__EXERCISE TASKS__.
A. Print the passage from the Miss Cameroon text starting at "Established in 2002" and ending at "Cameroon every year.".
B. In the Miss Cameroon text, condense the paragraph beginning "Established in 2002 the COMICA" into a short bulleted list that keeps its main facts.

__SOURCE TEXT__.
-------

Comité d'organisation Miss Cameroun
- Formation: 1960; 66 years ago
- Type: Beauty pageant
- Headquarters: Yaoundé
- Location: Cameroon;
- Members: Miss Universe; Miss World; Miss Cosmo;
- Official languages: French
- Chairman: Solange Ingrid
- Website: misscameroun.net

= Miss Cameroon =

National beauty pageant

Miss Cameroon (Miss Cameroun) is a national Beauty pageant in Cameroon where the winners traditionally go to Miss Universe or Miss World. The current Miss Cameroon 2025 is Audrey Black. She will represent Cameroon at Miss Universe 2026 pageant.

==History==
The beauty pageant history in Cameroon was held for the first time in 1960 under Ministry of Culture. The Miss Independence pageant happened on 1 January 1960 in Yaounde as Cameroun became an independent republic. Julienne Ayissi Eyenga Fouda is the first beauty queen in Cameroon history.

Established in 2002 the COMICA or Committee of Miss Cameroun happened in Yaounde. The pageant aims to be a tourism promotion of the country. The titleholder also becomes an ambassador who represents all women across the country to celebrate once year in her beauty, intelligence and values. All region winners in Cameroon will compete at Miss Cameroon every year.

===Miss World Cameroon===
The COMICA as the main national beauty committee in Cameroon is an official franchise holder to Miss World. Started in 2013 the main winner scheduled to go to Miss World.

-------

__DATA UNDER STUDY__.
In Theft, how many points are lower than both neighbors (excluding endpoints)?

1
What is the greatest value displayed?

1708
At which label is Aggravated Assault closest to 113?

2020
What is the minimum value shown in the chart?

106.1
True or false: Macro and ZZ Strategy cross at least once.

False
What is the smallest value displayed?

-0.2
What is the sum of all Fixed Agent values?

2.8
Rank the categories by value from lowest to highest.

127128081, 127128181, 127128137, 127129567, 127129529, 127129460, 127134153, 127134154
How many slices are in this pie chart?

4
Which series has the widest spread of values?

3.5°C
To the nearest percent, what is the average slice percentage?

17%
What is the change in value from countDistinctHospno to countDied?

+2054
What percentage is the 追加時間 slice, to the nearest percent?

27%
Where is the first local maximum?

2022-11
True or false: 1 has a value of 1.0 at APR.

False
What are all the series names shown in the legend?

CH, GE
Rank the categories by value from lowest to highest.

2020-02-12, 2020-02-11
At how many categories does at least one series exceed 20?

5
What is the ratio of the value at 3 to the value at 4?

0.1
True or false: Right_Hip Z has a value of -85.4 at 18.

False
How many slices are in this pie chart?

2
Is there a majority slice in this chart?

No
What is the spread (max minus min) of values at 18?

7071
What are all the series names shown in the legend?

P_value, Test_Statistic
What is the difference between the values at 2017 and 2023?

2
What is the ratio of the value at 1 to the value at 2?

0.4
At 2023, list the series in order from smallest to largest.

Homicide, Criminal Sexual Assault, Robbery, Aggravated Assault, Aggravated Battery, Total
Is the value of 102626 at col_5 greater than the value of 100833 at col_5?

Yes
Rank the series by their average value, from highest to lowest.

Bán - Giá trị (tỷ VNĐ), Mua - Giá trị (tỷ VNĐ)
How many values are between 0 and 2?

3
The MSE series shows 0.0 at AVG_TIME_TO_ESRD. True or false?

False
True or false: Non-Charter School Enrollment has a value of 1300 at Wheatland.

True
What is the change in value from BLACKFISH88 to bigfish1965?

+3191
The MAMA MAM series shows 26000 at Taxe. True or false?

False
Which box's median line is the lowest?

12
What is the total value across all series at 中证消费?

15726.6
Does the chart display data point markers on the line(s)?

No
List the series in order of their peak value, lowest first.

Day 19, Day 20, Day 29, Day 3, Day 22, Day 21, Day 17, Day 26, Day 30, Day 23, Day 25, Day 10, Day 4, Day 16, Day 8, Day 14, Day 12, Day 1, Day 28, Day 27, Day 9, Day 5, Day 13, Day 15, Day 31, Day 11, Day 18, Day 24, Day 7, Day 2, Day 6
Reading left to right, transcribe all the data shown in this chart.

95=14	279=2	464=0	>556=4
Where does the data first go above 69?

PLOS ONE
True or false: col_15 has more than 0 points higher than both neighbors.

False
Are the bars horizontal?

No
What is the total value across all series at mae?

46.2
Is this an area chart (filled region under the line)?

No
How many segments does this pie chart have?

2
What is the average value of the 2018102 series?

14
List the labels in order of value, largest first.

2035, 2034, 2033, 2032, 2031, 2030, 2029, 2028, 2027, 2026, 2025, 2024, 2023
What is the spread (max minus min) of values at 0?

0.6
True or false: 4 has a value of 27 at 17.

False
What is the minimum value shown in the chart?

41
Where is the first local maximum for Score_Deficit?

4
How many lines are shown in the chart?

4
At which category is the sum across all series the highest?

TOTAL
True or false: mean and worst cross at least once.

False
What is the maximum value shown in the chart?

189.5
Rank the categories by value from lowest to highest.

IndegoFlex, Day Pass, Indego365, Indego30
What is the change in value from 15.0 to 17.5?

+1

-------

__PER-TASK OUTPUTS__.
A.
Established in 2002 the COMICA or Committee of Miss Cameroun happened in Yaounde. The pageant aims to be a tourism promotion of the country. The titleholder also becomes an ambassador who represents all women across the country to celebrate once year in her beauty, intelligence and values. All region winners in Cameroon will compete at Miss Cameroon every year.

B.
- COMICA, the Committee of Miss Cameroun, was established in 2002 in Yaoundé.
- The pageant aims to promote tourism in the country.
- The titleholder becomes an ambassador representing all women across the country, celebrating their beauty, intelligence and values.
- All region winners in Cameroon compete at Miss Cameroon every year.